The siren was like barbed wire on the eardrums of Carol and Michael, who were forced to think of Lisa. Sometimes it would be a fleeting thought that would spike the day with a hint of subconscious melancholy. Other times it would spark full-scale parental discussions about how they might enforce the curfew on Lisa, or how she could make friends with their 3G peers’ children.
Often they would discuss their desire to provide Lisa with a brother. They both agreed that a well-optimised sibling would provide a way for Lisa to connect with other optimised children. They also knew that Lisa would need to be cared for long after they had gone, and hoped that a brother could take on this responsibility.

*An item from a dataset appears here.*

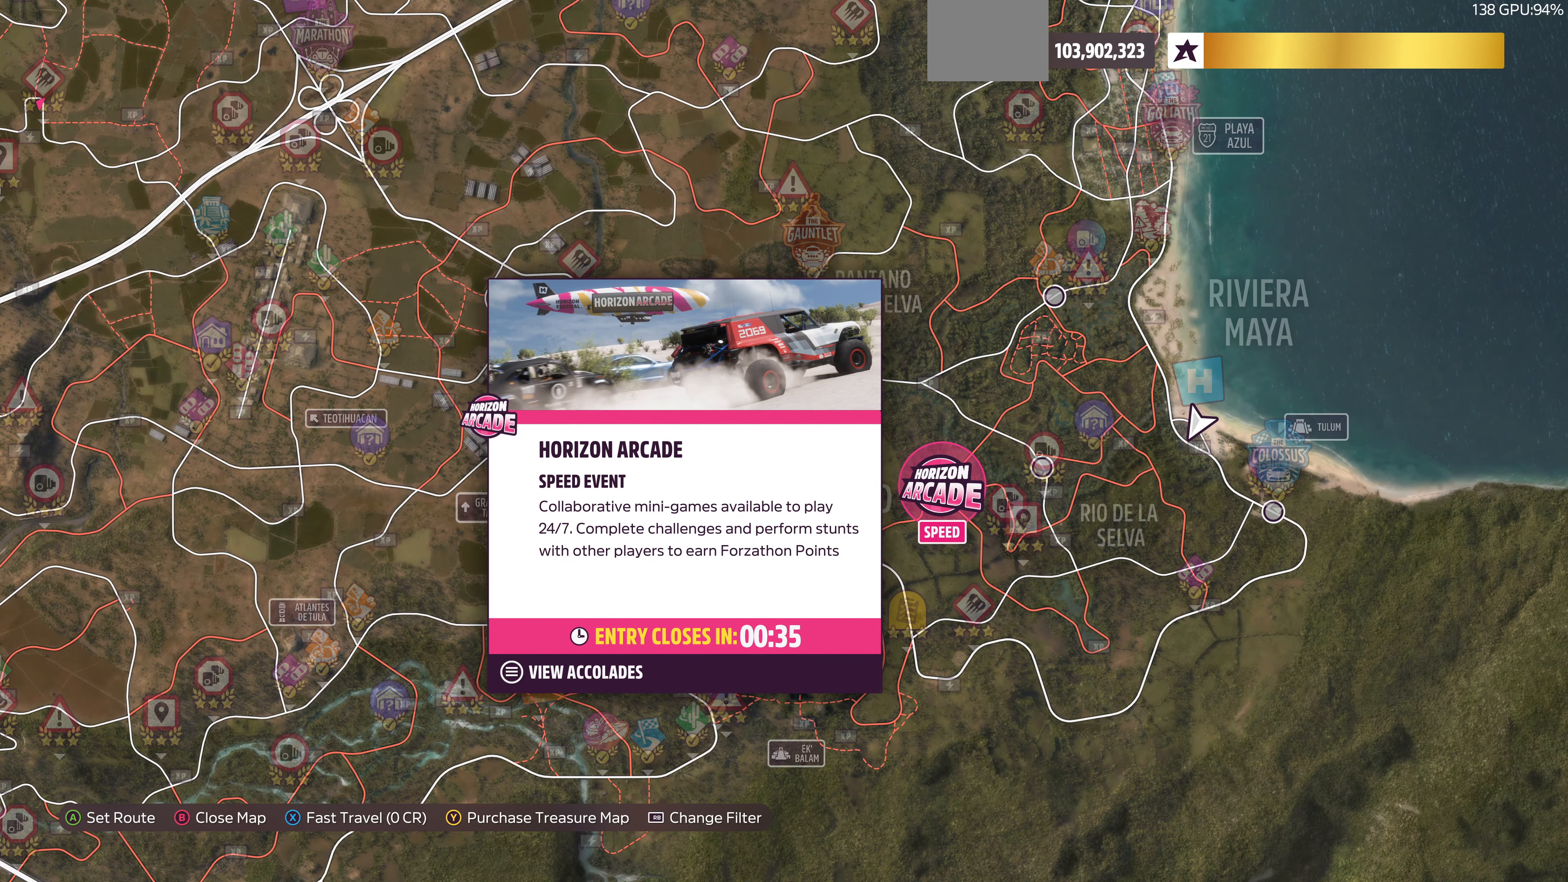
{"buttons": [], "left_stick": "center", "right_stick": "center", "events": [[300, "SQUARE", "down"], [433, "SQUARE", "up"]]}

“I’d like you to be the genetic mother, Carol. You’re brilliant, talented, beautiful and I love you. I want to see you in his face like I do in Lisa’s. And they’re 99% successful in screening out that sort of genetic defect now,” Michael said after curfew, on the evening of Lisa’s first birthday. Like he always did, he offered love, reassurance and a hint of emotional blackmail. It was never enough to persuade Carol that she would not be the 1% for whom pre-screening would fail.
“You know what happened to Lisa,” she would say, with sharp finality. “I’ll be the best mother that I can be to her brother, but I don’t want my DNA in there messing things up for him, like it has done for her.”
They had been repeating the conversation since Lisa had been born and Carol had shown no sign of repenting, so Michael finally agreed to the use of donor DNA.